I’ve written on various occasions over the years, here and elsewhere, about the cult of the vintage print. As a photographer I find it ridiculous that people might regard the prints that I made thirty years ago more valuable than the far superior prints that I might make from those same negatives now.
We all of course get older, and some may get wiser, and certainly for many of us our ideas change, hopefully gaining in depth and insight. While those old prints we made back then simply degrade, our ideas mature and we can add to the work when we make new prints. Valuing the older prints seldom makes sense.
Of course there may sometimes be aesthetic reasons for preferring the older work. In the immediate post-war period, Bill Brandt printed his work in an intense and moody fashion, at times because he was working for the block maker rather than the wall, knowing that a lower contrast and perhaps rather dull image was more suitable. He was working for the printed page rather than the print.
Later, as he aged, he turned to making much more contrasty prints, sometimes with very little in the mid-tone area. It was an age where the fashion was for high contrast high impact photography, particularly on the magazine page (though its arguable whether Brandt was a follower or helped to create this trend.)
Personally I loved the earlier dark and brooding versions of many of his pictures, far preferring those – for example in the first edition of his ‘Literary Britain’ to the later prints (yes, I do mean I prefer the book reproduction to the photographic prints.) The first edition is also in most respects preferable to the later publication – though each has its merits and I have both.
But my preference is nothing to do with one being older than the other – vintage as opposed to later. It’s all about the actual quality of the work, and it is a fairly rare occasion where the early work is better. I’ve often been shocked by the poor quality of some high-priced ‘vintage prints’ on dealers stands at shows like Paris Photo – often prints made as proofs or press prints or even apparently rescued from the photographer’s rubbish bin.

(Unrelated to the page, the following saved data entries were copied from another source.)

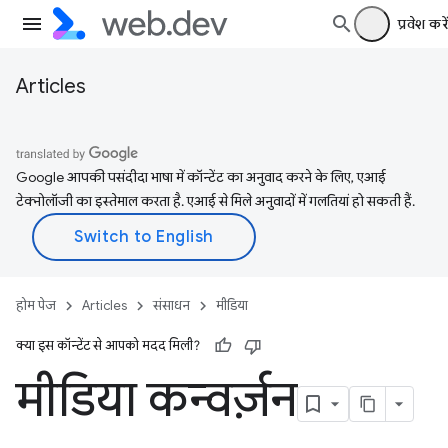
प्रवेश करें
Articles
Google आपकी पसंदीदा भाषा में कॉन्टेंट का अनुवाद करने के लिए, एआई
टेक्नोलॉजी का इस्तेमाल करता है. एआई से मिले अनुवादों में गलतियां हो सकती हैं.
होम पेज
Articles
संसाधन
मीडिया
क्या इस कॉन्टेंट से आपको मदद मिली?
मीडिया कन्वर्ज़न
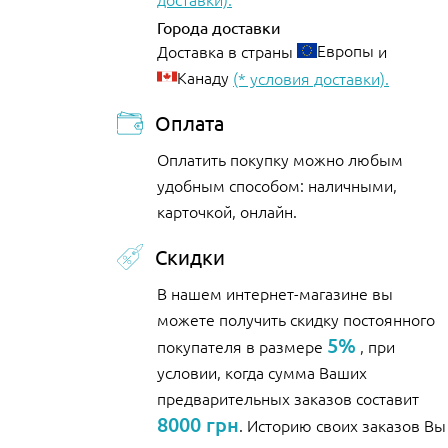
Города доставки
Европы
Доставка в страны
и
Канаду
(* условия доставки).
Оплата
Оплатить покупку можно любым
удобным способом: наличными,
карточкой, онлайн.
Скидки
В нашем интернет-магазине вы
можете получить скидку постоянного
5%
покупателя в размере
, при
условии, когда сумма Ваших
предварительных заказов составит
8000 грн
. Историю своих заказов Вы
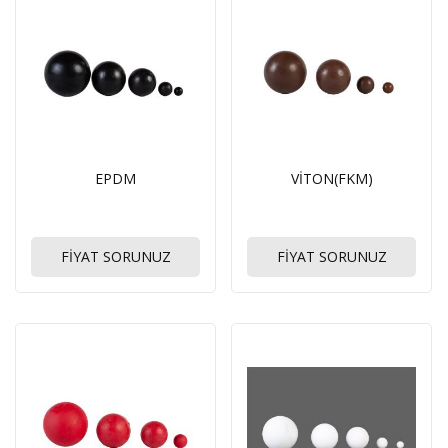
EPDM
VİTON(FKM)
FİYAT SORUNUZ
FİYAT SORUNUZ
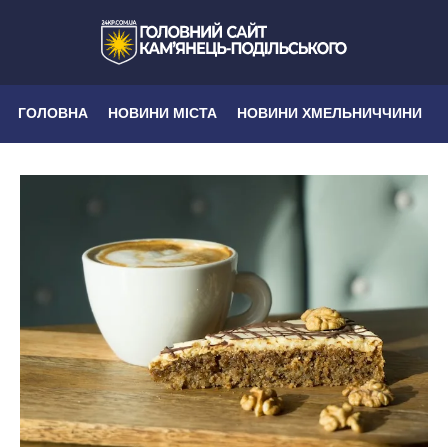
ГОЛОВНА
НОВИНИ МІСТА
НОВИНИ ХМЕЛЬНИЧЧИНИ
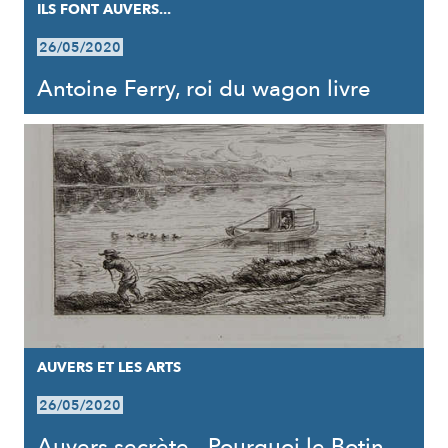
ILS FONT AUVERS...
26/05/2020
Antoine Ferry, roi du wagon livre
AUVERS ET LES ARTS
26/05/2020
Auvers secrète - Pourquoi le Botin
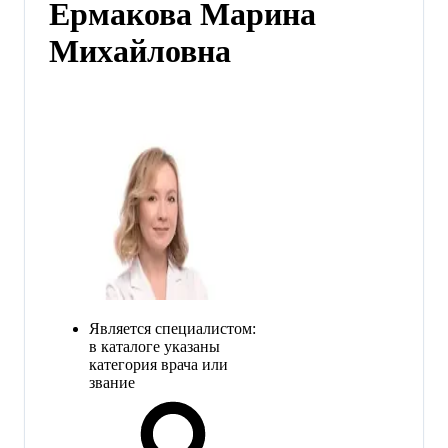
Ермакова Марина
Михайловна
Является специалистом:
в каталоге указаны
категория врача или
звание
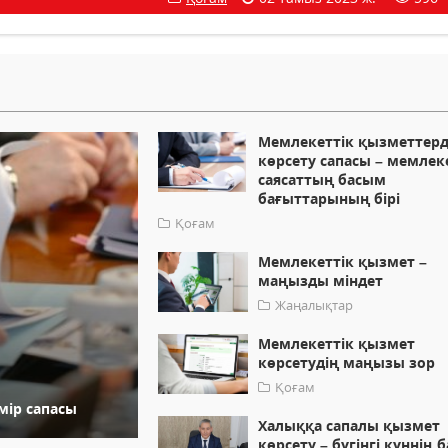
Мемлекеттік қызметтерд
көрсету сапасы – мемлек
саясаттың басым
бағыттарының бірі
Қоғам
Мемлекеттік қызмет –
маңызды міндет
Жаңалықтар
Мемлекеттік қызмет
көрсетудің маңызы зор
Қоғам
мір сапасы
Халыққа сапалы қызмет
көрсету – бүгінгі күннің 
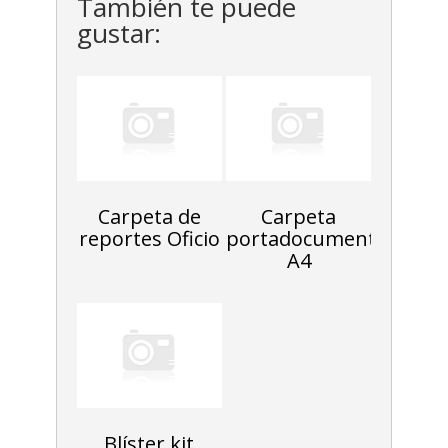
También te puede
gustar:
Carpeta de
Carpeta
reportes Oficio
portadocumentos
A4
Blíster kit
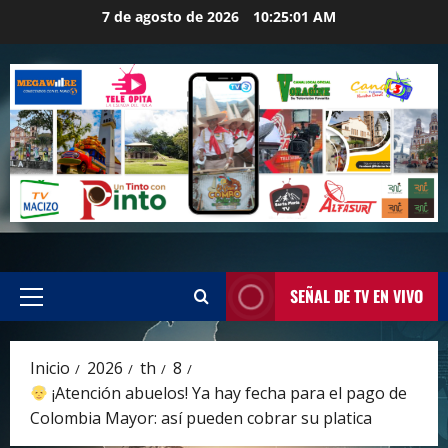
Saltar
7 de agosto de 2026
10:25:02 AM
al
contenido
SEÑAL DE TV EN VIVO
Menú
principal
Inicio
2026
th
8
¡Atención abuelos! Ya hay fecha para el pago de
Colombia Mayor: así pueden cobrar su platica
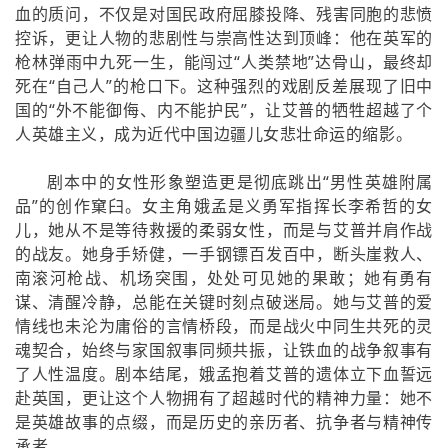
血的质问，不仅是对国民政府屈膝投降、残害同胞的悲愤
控诉，更让人物的悲剧性与崇高性达到顶峰：他在英军的
枪林弹雨中九死一生，能闯过“人类禁地”达骨山，最终却
死在“自己人”的枪口下。这种强烈的戏剧反差展现了旧中
国的“外不能御侮、内不能护民”，让艾普的牺牲超越了个
人英雄主义，成为近代中国边疆儿女悲壮命运的缩影。
剧本中的女性形象塑造更是彻底跳出“男性英雄附属
品”的创作窠臼。女主角娥孟是义勇军指挥长李希哲的女
儿，她从不是等待救援的柔弱女性，而是与艾普并肩作战
的战友。她身手矫健，一手钢镖百发百中，断头崖救人、
南滚河枪战、机场突围，处处可见她的果敢；她有勇有
谋、清醒冷静，总能在关键时刻点破迷局。她与艾普的爱
情线也未沦为庸俗的言情桥段，而是战火中同生共死的灵
魂契合，始终与家国叙事同频共振，让铁血的战争叙事有
了人性温度。剧本结尾，娥孟抱着艾普的遗体立下血誓远
赴英国，更让这个人物拥有了超越时代的精神力量：她不
是英雄故事的点缀，而是历史的亲历者、抗争者与精神传
承者。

Usually later prints are better prints, not least because of the availability of more sophisticated printing methods. For many photographs – and a good example would be the work of Tony Ray Jones – the ability to produce high quality scans and to print from these rather than direct from the negatives has produced superior results, not least by allowing far more precision in the dodging and burning required to get the most out of the images.
And ten years ago we were bemoaning the demise of so many classic high-quality black and white photographic papers, not least the famed Cadmium-rich Agfa Record Rapid, which after its reformulation on health and safety grounds never had quite the same appeal. But now we have papers and inks that can match or outdo virtually everything that was available in the ‘golden age’ of silver printing.
I own several Tony Ray-Jones prints. One is something relatively rare, an exhibition print made by Ray-Jones himself (he hated printing and wasn’t good at it, though this is an acceptable attempt), the rest are modern inkjet prints. And they are better prints despite only costing a few pounds.
It was a piece I read a week or so ago by Mike Johnston on The Online Photographer that prompted me to write again about this subject. He finishes it with his thoughts on the subject that the should be only two things that matter about a photographic print; firstly whether it was made or approved by the photographer and secondly that it is a good print.I think I’d reduce that to one.